Traduction: Céline Deniard
Les romans sur la frontière entre les USA et le Mexique sont de plus en plus nombreux et remportent souvent du succès car ils garantissent violence extrême des narcotrafiquants, désespoir et misère des candidats souvent malheureux au rêve illusoire du mirage américain donc souvent au menu : actions sanglantes, trafics sordides et hélas aussi parfois vaines pages explicatives de la politique migratoire de l’oncle Sam opposée à la porte de saloon qui tient lieu de frontière côté mexicain malgré les promesses réitérées des dirigeants du pays.

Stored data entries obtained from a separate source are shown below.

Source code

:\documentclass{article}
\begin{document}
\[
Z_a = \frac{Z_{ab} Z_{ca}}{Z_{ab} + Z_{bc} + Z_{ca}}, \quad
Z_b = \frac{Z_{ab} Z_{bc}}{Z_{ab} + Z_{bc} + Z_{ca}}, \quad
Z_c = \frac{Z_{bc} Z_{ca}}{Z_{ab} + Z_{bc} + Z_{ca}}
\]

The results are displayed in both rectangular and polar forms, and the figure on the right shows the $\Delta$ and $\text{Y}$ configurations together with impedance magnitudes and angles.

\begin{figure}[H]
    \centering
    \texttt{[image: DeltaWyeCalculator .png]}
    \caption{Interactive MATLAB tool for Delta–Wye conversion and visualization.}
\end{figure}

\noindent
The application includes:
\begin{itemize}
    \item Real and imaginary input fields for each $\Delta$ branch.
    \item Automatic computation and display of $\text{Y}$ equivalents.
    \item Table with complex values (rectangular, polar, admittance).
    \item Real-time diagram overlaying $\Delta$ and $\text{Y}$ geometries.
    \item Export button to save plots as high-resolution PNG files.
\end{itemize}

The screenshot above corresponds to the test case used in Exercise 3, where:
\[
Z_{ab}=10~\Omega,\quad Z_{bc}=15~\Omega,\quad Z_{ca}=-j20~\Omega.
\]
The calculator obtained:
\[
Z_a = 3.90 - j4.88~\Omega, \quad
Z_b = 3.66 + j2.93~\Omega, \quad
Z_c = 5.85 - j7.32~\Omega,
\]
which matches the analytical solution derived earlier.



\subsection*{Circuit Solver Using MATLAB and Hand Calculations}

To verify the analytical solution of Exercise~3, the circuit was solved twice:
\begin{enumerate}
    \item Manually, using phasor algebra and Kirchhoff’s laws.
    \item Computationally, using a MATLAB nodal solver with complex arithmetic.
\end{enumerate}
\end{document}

Les candidats à l’émigration comme dans tous les autres coins du globe où la misère devient tellement insupportable qu’on est capable de faire n’importe quoi pour s’en sortir et montrer que l’on est encore un homme sont légion et le Mexique se trouve donc pays de migration mais aussi de transit de multiples populations sud et centraméricaines et tous ses damnés se ruent vers Tijuana sinistre ville-frontière, antichambre de l’enfer bien souvent pour ses candidats au départ. « Des gens pauvres, des gens désespérés, qui respirent un air qui pue la merde et boivent une eau qui les rend malades. C’est aussi horrible que la prison- pire, parce que ici on vous dit que vous êtes libre. »
Bienvenue donc à Tijuana où vit Luz, fille de prostituée d’un bidonville devenue la pute de luxe d’un vieux narco avant de devenir l’épouse objet de luxe et pute d’un autre narco, el Principe. Après des années de drogue et de cachetons, Luz se rappelle qu’elle a une petite fille qui vit cachée à L.A. et elle décide de s’enfuir de sa prison dorée pour la retrouver pour son quatrième anniversaire et en finir avec cette vie.

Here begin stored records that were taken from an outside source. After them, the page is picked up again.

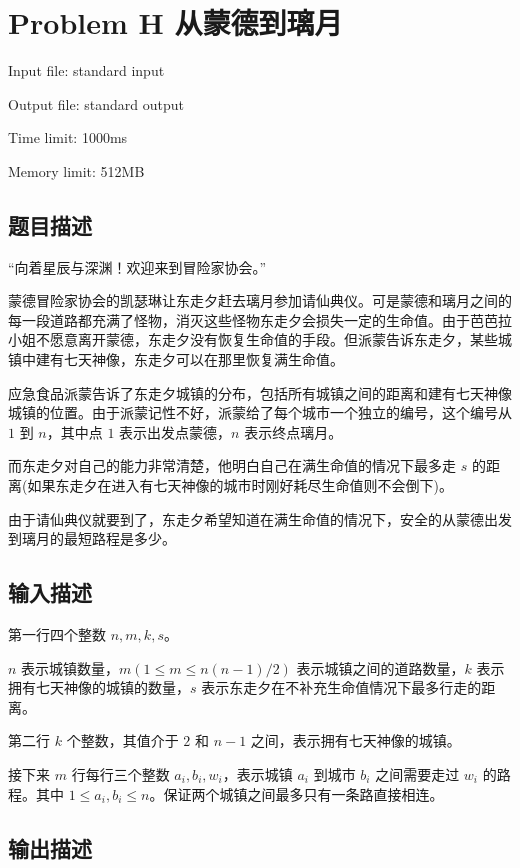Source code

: \newpage
\section{Problem H 从蒙德到璃月}
{ \limitfont{}
Input file: standard input \par
Output file: standard output \par
Time limit: 1000ms \par
Memory limit: 512MB \par
}
\subsection*{题目描述}

{\kaishu “向着星辰与深渊！欢迎来到冒险家协会。”}

蒙德冒险家协会的凯瑟琳让东走夕赶去璃月参加请仙典仪。可是蒙德和璃月之间的每一段道路都充满了怪物，消灭这些怪物东走夕会损失一定的生命值。由于芭芭拉小姐不愿意离开蒙德，东走夕没有恢复生命值的手段。但派蒙告诉东走夕，某些城镇中建有七天神像，东走夕可以在那里恢复满生命值。

应急食品派蒙告诉了东走夕城镇的分布，包括所有城镇之间的距离和建有七天神像城镇的位置。由于派蒙记性不好，派蒙给了每个城市一个独立的编号，这个编号从 $1$ 到 $n$，其中点 $1$ 表示出发点蒙德，$n$ 表示终点璃月。

而东走夕对自己的能力非常清楚，他明白自己在满生命值的情况下最多走 $s$ 的距离(如果东走夕在进入有七天神像的城市时刚好耗尽生命值则不会倒下)。

由于请仙典仪就要到了，东走夕希望知道在满生命值的情况下，安全的从蒙德出发到璃月的最短路程是多少。
\subsection*{输入描述}

第一行四个整数 $n,m,k,s$。

$n$ 表示城镇数量，$m(1 \leq m \leq n(n-1)/2 )$ 表示城镇之间的道路数量，$k$ 表示拥有七天神像的城镇的数量，$s$ 表示东走夕在不补充生命值情况下最多行走的距离。

第二行 $k$ 个整数，其值介于 $2$ 和 $n-1$ 之间，表示拥有七天神像的城镇。

接下来 $m$ 行每行三个整数 $a_i,b_i,w_i$，表示城镇 $a_i$ 到城市 $b_i$ 之间需要走过 $w_i$ 的路程。其中 $1 \leq a_i,b_i \leq n$。保证两个城镇之间最多只有一条路直接相连。

\subsection*{输出描述}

Pour l’aider à passer la frontière, elle va s’adjoindre les services de Malone une épave américaine à qui l’heure indique uniquement l’alcool qu’il doit boire vodka ou bière et qui fait passer des clandestins vers les USA afin de se payer sa mort lente. Malone, détruit par la mort de sa fille, triste type au look de surfeur mais très loin des branleurs racistes et élitistes californiens bon teint de « Savages » de Winslow, prend tous les risques sans sourciller car il est déjà mort dans sa tête.( En aparté, mais cela me chagrine quand même beaucoup, comment un auteur capable d’écrire un monument comme « la griffe du chien » peut-il ensuite se satisfaire de tels romans ?)
En face, El Apache, a grandi à Tijuana, est rentré dans un gang de façon tout à fait normale comme on entre à l’université parce qu’il n’y a pas d’autres choix, comme ses frères, va se lancer à la poursuite de la belle avec obligation de résultats car sa famille est sous la menace directe d’El Principe. Il va s’allier à un agent de la police des frontières américaine véreux intéressé par tout argent pouvant être dérobé et tout particulièrement à celui que Luz a volé à son mari.

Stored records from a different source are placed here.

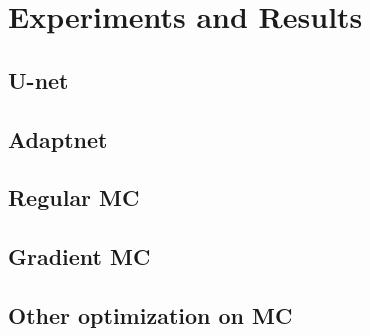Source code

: \section{Experiments and Results}
\subsection{U-net}
\subsection{Adaptnet}
\subsection{Regular MC}
\subsection{Gradient MC}
\subsection{Other optimization on MC}
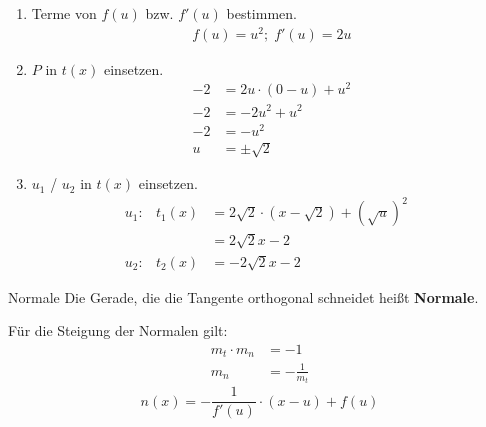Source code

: \documentclass{article}
\begin{document}
\begin{enumerate}
    \item Terme von $f(u)$ bzw. $f'(u)$ bestimmen.
    \begin{align*}
        f(u)=u^2;\;f'(u)=2u
    \end{align*}
    \item $P$ in $t(x)$ einsetzen.
    \begin{align*}
        -2 &= 2u\cdot (0-u)+u^2 \\
        -2 &= -2u^2 +u^2 \\
        -2 &= -u^2 \\
        u &= \pm \sqrt{2}
    \end{align*}
    \item $u_1$ / $u_2$ in $t(x)$ einsetzen.
    \begin{align*}
        &u_1: & t_1(x) &= 2\sqrt{2} \cdot (x-\sqrt{2}) + \left(\sqrt{u}\right)^2  &&\\
        & & &= 2\sqrt{2} x -2 &&\\
        & u_2: & t_2(x) &= -2\sqrt{2} x -2 &&
    \end{align*}
\end{enumerate}
\begin{boxx}[Red]{Normale}
    Die Gerade, die die Tangente orthogonal schneidet heißt \textbf{Normale}.

    Für die Steigung der Normalen gilt:
    \begin{align*}
        m_t \cdot m_n &= -1 \\
        m_n &= -\frac{1}{m_t}
    \end{align*}
    \[n(x) = -\frac{1}{f'(u)}\cdot (x-u)+f(u)\]
\end{boxx}
\end{document}
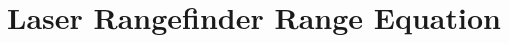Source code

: \documentclass{article}
\begin{document}
\section{Laser Rangefinder Range Equation}



\FloatBarrier
\printbibliography
\end{document}
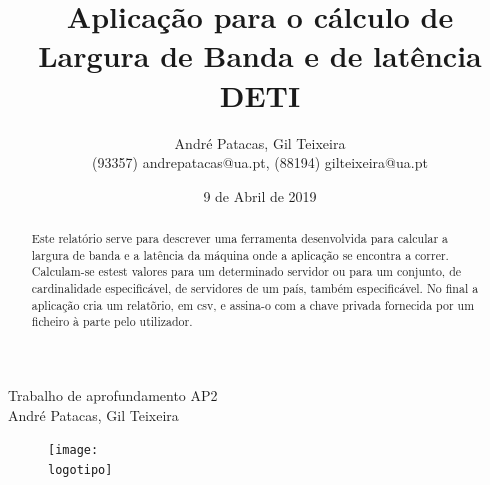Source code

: \documentclass{report}
\begin{document}
%

\def\titulo{Trabalho de aprofundamento AP2}
\def\data{9 de Abril de 2019}
\def\autores{André Patacas, Gil Teixeira}
\def\autorescontactos{(93357) andrepatacas@ua.pt, (88194) gilteixeira@ua.pt}
\def\departamento{DETI}
\def\logotipo{ua.pdf}
%
%
\begin{titlepage}

\begin{center}
%
\vspace*{50mm}
%
{\Huge \titulo}\\ 
%
\vspace{10mm}
%
{\LARGE \autores}\\ 
%
\vspace{30mm}
%
\begin{figure}[h]
\center
\texttt{[image: \\logotipo]}
\end{figure}
%
\vspace{30mm}
\end{center}
%
\begin{flushright}

\end{flushright}
\end{titlepage}

\title{%
{\Huge\textbf{Aplicação para o cálculo de Largura de Banda e de latência}}\\
{\Large \departamento}
}
%
\author{%
    \autores \\
    \autorescontactos 
}

%
\date{\data}
%
\maketitle






\tableofcontents


\clearpage
{}

\begin{abstract}
Este relatório serve para descrever uma ferramenta desenvolvida para calcular a largura de banda e a latência da máquina onde a aplicação se encontra a correr. Calculam-se estest valores para um determinado servidor ou para um conjunto, de cardinalidade especificável, de servidores de um país, também especificável. No final a aplicação cria um relatõrio, em csv, e assina-o com a chave privada fornecida por um ficheiro à parte pelo utilizador.

\end{abstract}
\end{document}
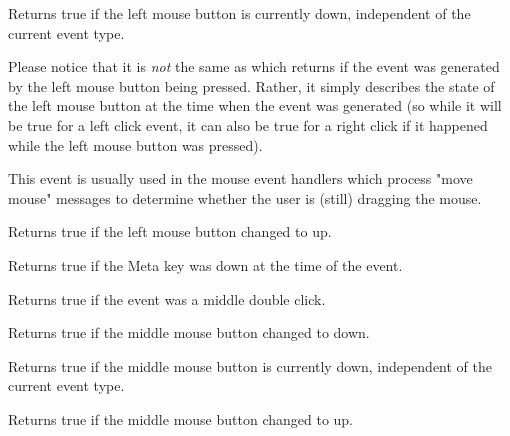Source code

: 
Returns true if the left mouse button is currently down, independent
of the current event type.

Please notice that it is \emph{not} the same as 
 which returns \true if the event was
generated by the left mouse button being pressed. Rather, it simply describes
the state of the left mouse button at the time when the event was generated
(so while it will be true for a left click event, it can also be true for
a right click if it happened while the left mouse button was pressed).

This event is usually used in the mouse event handlers which process "move
mouse" messages to determine whether the user is (still) dragging the mouse.


\label{wxmouseeventleftup}


Returns true if the left mouse button changed to up.


\label{wxmouseeventmetadown}


Returns true if the Meta key was down at the time of the event.


\label{wxmouseeventmiddledclick}


Returns true if the event was a middle double click.


\label{wxmouseeventmiddledown}


Returns true if the middle mouse button changed to down.


\label{wxmouseeventmiddleisdown}


Returns true if the middle mouse button is currently down, independent
of the current event type.


\label{wxmouseeventmiddleup}


Returns true if the middle mouse button changed to up.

Ce roman, c’est de la pure adrénaline. Lange montre la réalité mais ne commente pas et propose un récit passionnant sans réelle perte de vitesse sur 340 pages survoltées avec des points culminants lors de l’évasion de Luz et bien sûr lors du duel final prévisible et attendu et au déroulement inattendu. Ce n’est pas le combat du bien contre le mal, c’est bien autre chose de plus indéfinissable, plus la survie dans un monde de merde où tout acte qui vous sauve, au diable la morale qu’on laisse aux nantis, est justifiable. C’est tendu, violent, difficile d’en sortir une fois commencé telle la cavale désespérée de Luz.
« Angel Baby » n’a pas toutes les qualités littéraires que l’on trouve habituellement chez « Terres d’Amérique » peut-être, il ne séduira pas forcément le même lectorat mais ouvrira certainement la collection à un public plus jeune et plus avide de récits survitaminés. La puissance d’écriture de Richard Lange est impressionnante et son roman est un magnifique polar à rapprocher du très réussi « Tijuana straits » de Kem Nunn. Plaisir garanti ! Puissant !
Wollanup.
PS : Et puis un auteur qui met les paroles de la chanson « River Guard » du talentueux chanteur d’alt country Bill Callahan en introduction de son roman a, d’emblée, au moins, toute ma sympathie.